Numbers, after twelve months
The figures we cleared with the office before publishing:
- 920 weekly afspraak-aanvragen processed end-to-end through the agent.
- 92.4% complete-the-booking rate without human handoff.
- 6.4% transferred to a paralegal on the agent's own confidence floor.
- 1.2% caller-initiated handoff ("kan ik gewoon iemand spreken").
- 17.4s median Wwft routing latency. 24.1s p95.
- 0 melding-laat filings with the KNB in the last five months. The 2024 baseline was four per year.
- The intake paralegal has been reassigned to dossier-completion work.

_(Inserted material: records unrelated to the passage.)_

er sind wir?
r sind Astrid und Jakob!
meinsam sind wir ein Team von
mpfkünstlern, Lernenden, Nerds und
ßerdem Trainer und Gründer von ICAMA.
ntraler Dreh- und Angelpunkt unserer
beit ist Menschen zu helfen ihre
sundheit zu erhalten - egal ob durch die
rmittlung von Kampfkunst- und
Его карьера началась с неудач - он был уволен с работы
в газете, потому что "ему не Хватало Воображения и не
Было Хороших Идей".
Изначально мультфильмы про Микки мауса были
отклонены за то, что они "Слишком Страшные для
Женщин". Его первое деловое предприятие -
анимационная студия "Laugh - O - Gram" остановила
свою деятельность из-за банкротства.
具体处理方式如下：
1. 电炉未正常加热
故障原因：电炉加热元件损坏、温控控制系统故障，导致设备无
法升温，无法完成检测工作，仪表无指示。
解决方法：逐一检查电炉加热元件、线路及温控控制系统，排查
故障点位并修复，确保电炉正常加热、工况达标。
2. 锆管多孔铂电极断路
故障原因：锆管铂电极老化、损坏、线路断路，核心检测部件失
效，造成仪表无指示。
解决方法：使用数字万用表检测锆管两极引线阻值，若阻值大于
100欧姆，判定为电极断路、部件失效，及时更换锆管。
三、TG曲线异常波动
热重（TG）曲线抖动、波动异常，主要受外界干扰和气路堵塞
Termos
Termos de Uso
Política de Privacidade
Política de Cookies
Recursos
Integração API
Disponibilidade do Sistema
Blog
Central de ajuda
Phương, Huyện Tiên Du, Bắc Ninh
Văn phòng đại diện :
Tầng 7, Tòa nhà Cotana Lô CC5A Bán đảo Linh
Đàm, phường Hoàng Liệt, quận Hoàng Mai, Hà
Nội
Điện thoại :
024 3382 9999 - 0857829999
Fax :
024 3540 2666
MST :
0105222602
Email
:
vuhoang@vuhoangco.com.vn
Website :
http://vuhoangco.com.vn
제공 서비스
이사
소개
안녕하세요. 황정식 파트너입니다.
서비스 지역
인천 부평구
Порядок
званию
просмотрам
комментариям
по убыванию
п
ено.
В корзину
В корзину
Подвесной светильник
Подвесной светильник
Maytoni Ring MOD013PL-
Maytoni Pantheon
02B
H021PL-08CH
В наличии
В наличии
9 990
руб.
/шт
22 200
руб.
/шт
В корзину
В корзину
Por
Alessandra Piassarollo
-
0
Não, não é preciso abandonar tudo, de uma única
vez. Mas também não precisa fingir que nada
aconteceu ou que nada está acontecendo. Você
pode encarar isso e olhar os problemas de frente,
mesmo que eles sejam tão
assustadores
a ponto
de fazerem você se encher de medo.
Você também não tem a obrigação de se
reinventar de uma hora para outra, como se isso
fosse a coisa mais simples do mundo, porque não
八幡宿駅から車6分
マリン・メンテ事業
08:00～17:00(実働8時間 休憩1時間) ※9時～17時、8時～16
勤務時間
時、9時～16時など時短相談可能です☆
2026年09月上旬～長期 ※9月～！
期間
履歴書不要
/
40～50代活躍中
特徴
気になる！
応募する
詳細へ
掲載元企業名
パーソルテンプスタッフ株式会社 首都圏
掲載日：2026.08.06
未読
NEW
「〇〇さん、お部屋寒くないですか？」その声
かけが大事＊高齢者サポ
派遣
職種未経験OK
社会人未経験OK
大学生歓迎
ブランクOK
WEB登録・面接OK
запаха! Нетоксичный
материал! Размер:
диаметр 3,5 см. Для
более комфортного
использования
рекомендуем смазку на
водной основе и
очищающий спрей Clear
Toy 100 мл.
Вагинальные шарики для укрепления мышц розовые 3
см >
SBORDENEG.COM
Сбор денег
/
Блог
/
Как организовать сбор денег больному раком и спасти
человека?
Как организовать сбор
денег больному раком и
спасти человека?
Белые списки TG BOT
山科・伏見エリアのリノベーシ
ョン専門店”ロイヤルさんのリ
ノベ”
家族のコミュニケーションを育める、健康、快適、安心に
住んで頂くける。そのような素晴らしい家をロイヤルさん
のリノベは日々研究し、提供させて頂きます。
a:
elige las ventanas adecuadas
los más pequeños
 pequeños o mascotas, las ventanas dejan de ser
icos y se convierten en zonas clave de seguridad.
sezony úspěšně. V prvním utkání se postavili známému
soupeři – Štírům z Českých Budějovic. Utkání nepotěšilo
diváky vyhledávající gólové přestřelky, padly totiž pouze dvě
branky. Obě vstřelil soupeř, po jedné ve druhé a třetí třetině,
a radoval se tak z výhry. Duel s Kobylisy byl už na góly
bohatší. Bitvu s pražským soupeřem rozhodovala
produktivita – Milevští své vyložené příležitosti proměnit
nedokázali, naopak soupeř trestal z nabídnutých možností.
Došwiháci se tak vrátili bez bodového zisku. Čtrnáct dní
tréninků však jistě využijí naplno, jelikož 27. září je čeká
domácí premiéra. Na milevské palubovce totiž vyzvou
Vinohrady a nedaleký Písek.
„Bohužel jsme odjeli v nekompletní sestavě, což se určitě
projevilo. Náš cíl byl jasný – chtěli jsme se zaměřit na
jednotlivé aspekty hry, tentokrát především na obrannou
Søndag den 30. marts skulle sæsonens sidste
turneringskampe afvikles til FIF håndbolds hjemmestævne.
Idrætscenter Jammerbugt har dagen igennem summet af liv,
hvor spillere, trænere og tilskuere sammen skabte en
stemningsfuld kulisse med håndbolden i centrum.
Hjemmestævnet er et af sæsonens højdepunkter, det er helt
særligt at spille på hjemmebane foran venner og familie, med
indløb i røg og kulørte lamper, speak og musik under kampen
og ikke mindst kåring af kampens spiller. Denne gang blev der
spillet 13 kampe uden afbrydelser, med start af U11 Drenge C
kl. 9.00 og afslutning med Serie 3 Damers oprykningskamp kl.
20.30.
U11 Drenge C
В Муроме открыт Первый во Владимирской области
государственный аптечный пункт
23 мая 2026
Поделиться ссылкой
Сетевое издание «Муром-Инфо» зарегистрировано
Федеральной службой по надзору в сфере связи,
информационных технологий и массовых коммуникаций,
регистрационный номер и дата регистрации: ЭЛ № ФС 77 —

The partners report a 31% drop in the 17:30 voicemail backlog.
If the regulatory clock is one working day, your routing budget is twenty-five seconds. Build for the deadline that bites, not for the median.
The smallest thing you can do today
If you run a regulated practice with a phone that still rings: spend tomorrow morning sitting next to whoever picks it up. Time every call from "hallo" to "tot ziens." Tag each one with the legal threshold it touches. You will end the morning with a routing matrix that no consultant could have invented for you. That matrix is the entire spec. When we built the voice agent for this Utrecht office, the unglamorous part was those four mornings on the intake bench. The model is interchangeable. The matrix is not.
Key takeaway
If the regulatory clock is one working day, your routing budget is twenty-five seconds. Build for the deadline that bites, not the median.
FAQ
How does the voice agent handle clients with strong regional Dutch accents?
We fine-tuned Whisper on roughly 40 hours of in-house notary calls covering several regional accents. Calls below a 0.78 confidence floor (about 6.4%) still route to a human.
What happens if Compromis is offline when a call lands?
The agent posts to the kandidaat-notaris queue first, Compromis second, and the audio archive third. The regulatory deadline gets met even if the legacy backend lags behind.
Why didn't you replace Compromis instead of integrating with it?
Replacing a thirteen-year-old notarial database with 4,200 live dossiers is a two-year project. Integrating with the SQL backend and the existing intake form took eleven weeks.
Is the call audio archived in line with AVG and KNB rules?
Yes. Audio is stored in the office's own Exchange archief, keyed by dossier number, with a retention policy aligned to KNB requirements. Callers are notified at the start of every call.